The trees? They whisper back.
The roots?
They remember
So I dig my fingers into the dirt
Not just to grow,
but to connect.
To heal.
To remember where I come from.
Because nature…
She’s not just a view,
She’s a mirror.
She shows me what still lives inside.
The river?
It knows me.
Knows how to hold sorrow
and still keep flowing.
That’s resilience.
I walk these paths for peace,
for pulse,
for presence.
Because when the world feels heavy
Screens buzzing, cities rushing
I find my sanity in the shade.
I find my clarity in the wind.
And every time I breathe deeply beneath the open sky,
I know:
Healthy earth, healthy me.
They’re not separate.
They never were.
So I speak for the soil,
Sing with the streams,
Stand with the roots.
Because to care for the land
Is to care for us all.
But the city
She speaks in static,
She moves fast, too fast.
I chase deadlines instead of sunsets,
Scroll screens instead of skies,
Forget the names of trees
that once whispered my own.
And yet
When I step back,
Peel myself away from the noise,
Find myself beneath an old baobab’s shade,
I hear my grandmother’s lullaby
woven in the wind.
The earth never stopped calling.
I was just too busy to listen.
The city presses in
Concrete veins pulse with horns and headlights,
Towering glass reflects faces lost in urgency.
The air tastes like metal,
Like engines humming at the throat of the sky.
I move fast,
Step in sync with flashing crosswalks,
Forget the feeling of earth beneath my soles.
But the forest waits
Breathes with the patience of ancient roots.
Leaves murmur secrets in the hush of evening,
Sunlight drips through branches like honey.
The river does not rush,
It hums low, steady, sure.
It knows time,
Not as something spent,
But something held.
Reflection
Reflection
I came up with the idea for "Roots Remember" through my personal experiences growing up in Ghana and listening to my grandfather's stories about the land.
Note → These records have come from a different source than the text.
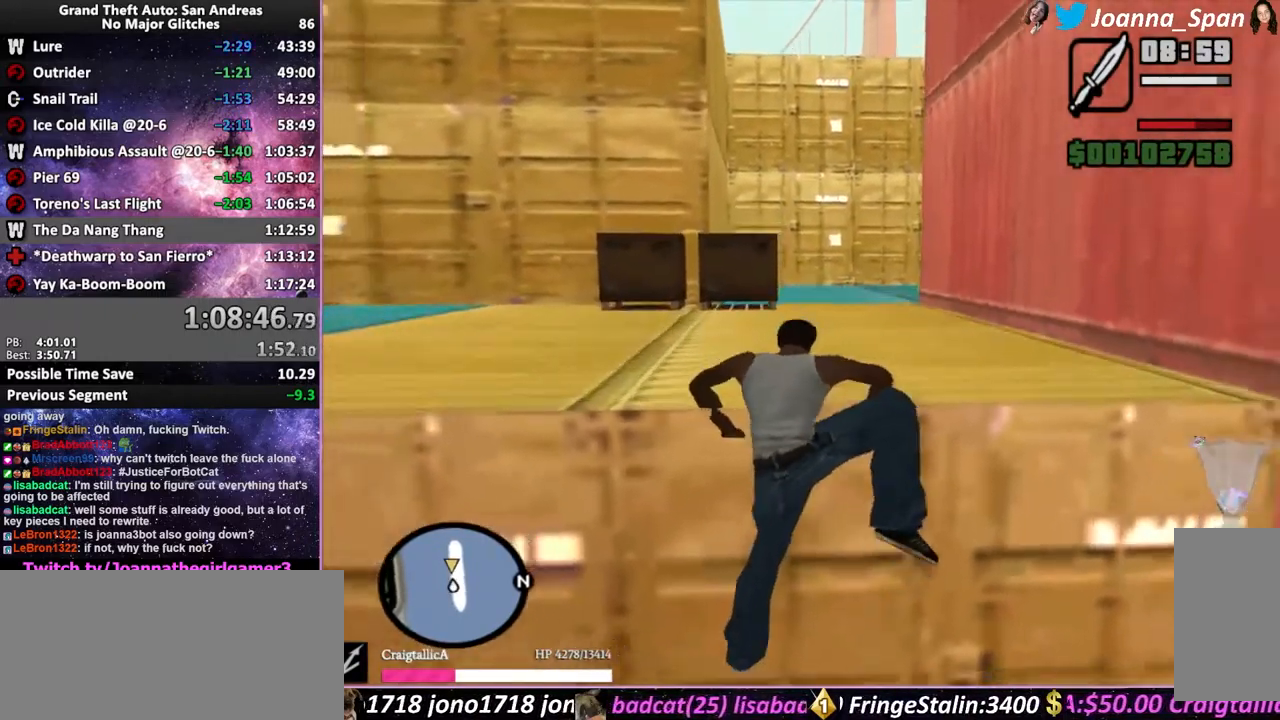
Gameplay with keyboard and mouse; each line is a JSON object with the keys and mouse buttons held at the frame after it. "events" lists presses ("down") and releases ("up") of ".", "/", "0", "1", "2", "3", "4", "5", "6", "7", "8", "9", "a", "alt_l", "alt_r", "b", "backslash", "backspace", "c", "caps_lock", "comma", "ctrl_l", "ctrl_r", "d", "down", "e", "equals", "escape", "f", "f1", "f10", "f11", "f12", "f2", "f3", "f4", "f6", "f7", "f8", "f9", "g", "h", "i", "j", "k", "l", "lbracket", "left", "m", "minus", "n", "o", "p", "q", "quote", "r", "rbracket", "return", "right", "s", "semicolon", "shift_l", "shift_r", "space", "super", "t", "tab", "tilde", "u", "up", "v", "w", "x", "y", "z", "mouse_left", "mouse_wheel", "mouse_right", "mouse_mb4" and "mouse_mb5" between this image and that frame as [ms after this image, input, new state], when the widget could be followed in between. "mouse_left", "mouse_wheel", "mouse_right", "mouse_mb4", "mouse_mb5" = the "left", "wheel", "right", "mb4", "mb5" buttons of the "mouse" list. No other keys are recorded. "wheel" means that the mouse wheel is clicked or scrolled. Not read: f5 mouse_move.
{"keys": ["w"], "mouse": [], "events": []}
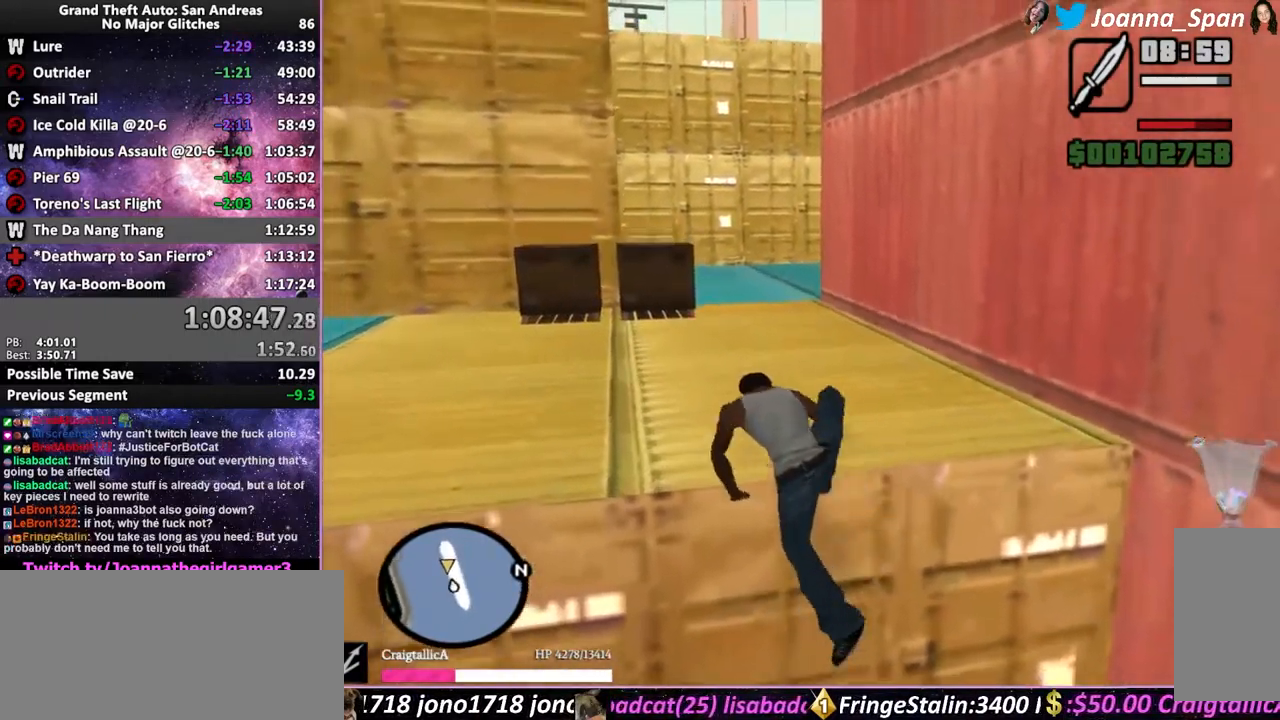
{"keys": ["shift_l", "w"], "mouse": [], "events": [[317, "shift_l", "down"], [417, "shift_l", "up"], [500, "shift_l", "down"]]}
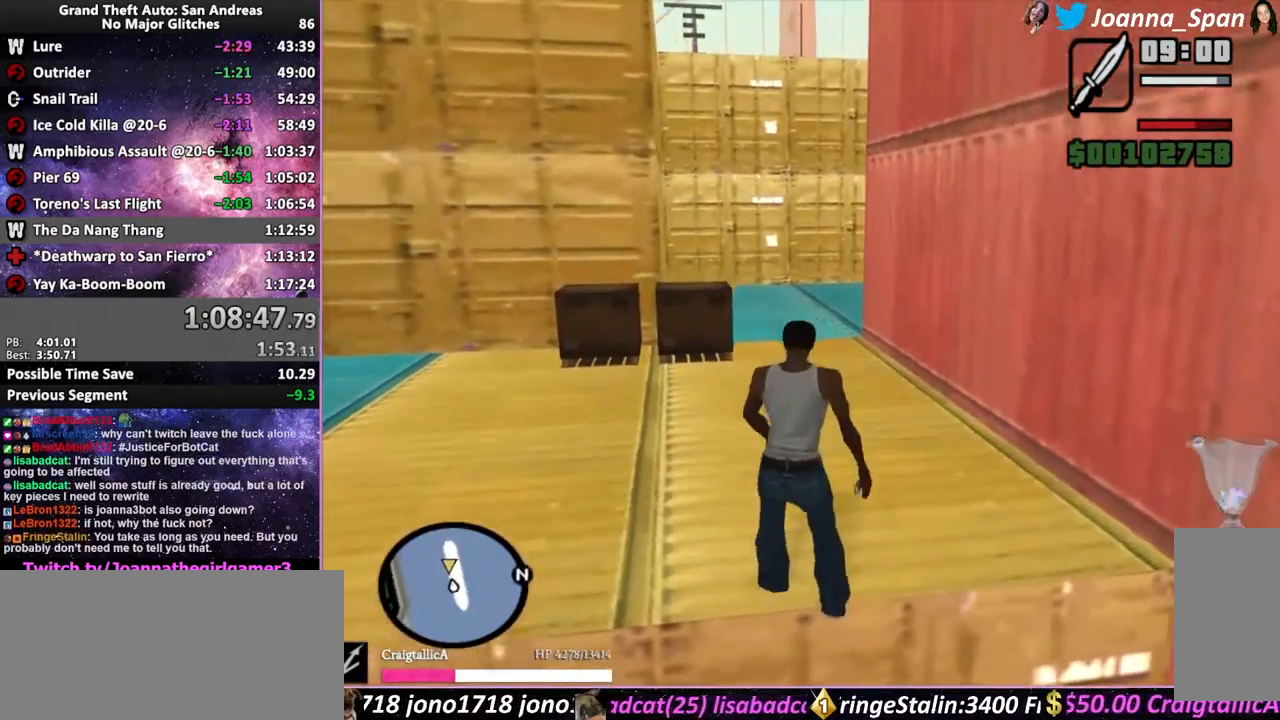
{"keys": ["w"], "mouse": [], "events": [[67, "shift_l", "up"], [150, "shift_l", "down"], [217, "shift_l", "up"], [384, "shift_l", "down"], [450, "shift_l", "up"]]}
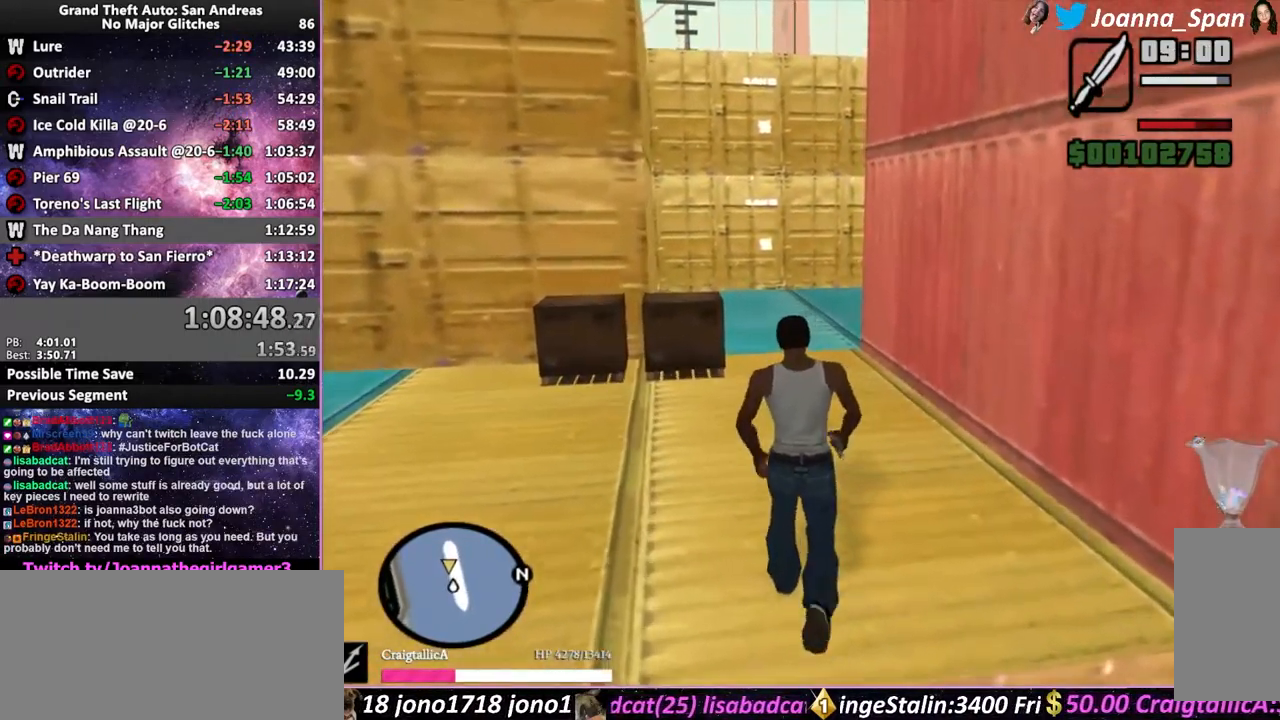
{"keys": ["shift_l", "w"], "mouse": [], "events": [[34, "shift_l", "down"], [100, "shift_l", "up"], [200, "shift_l", "down"], [267, "shift_l", "up"], [284, "shift_l", "down"], [384, "shift_l", "up"], [467, "shift_l", "down"]]}
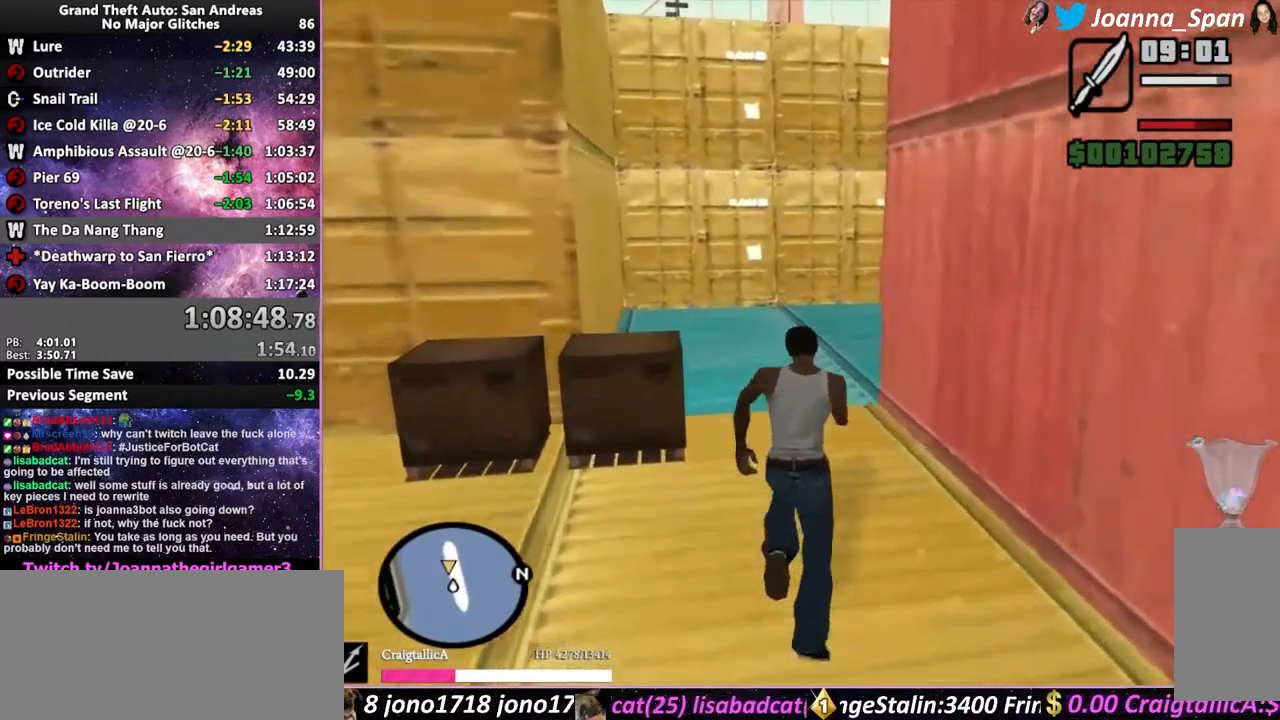
{"keys": ["w"], "mouse": [], "events": [[34, "shift_l", "up"], [117, "shift_l", "down"], [184, "shift_l", "up"], [267, "shift_l", "down"], [317, "shift_l", "up"], [417, "shift_l", "down"], [467, "shift_l", "up"]]}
His wisdom and connection to nature inspired me to reflect on the importance of respecting and caring for the earth. Urbanization and disconnection from nature are pressing issues, and I wanted to start a conversation about our responsibility to preserve the natural world. Through exploring the Contest theme, Connections to Nature Looking Inside, Going Outside, I learned about the interconnectedness of human well-being and the natural world. My message to listeners is that nature is not just a backdrop for human life, but a mirror that reflects our inner selves and a source of healing and wisdom. I hope "Roots Remember" resonates with listeners and encourages them to prioritize the well-being of our planet. By sharing my work, I aim to contribute to a larger conversation about the importance of nature in our lives and our collective responsibility to care for it.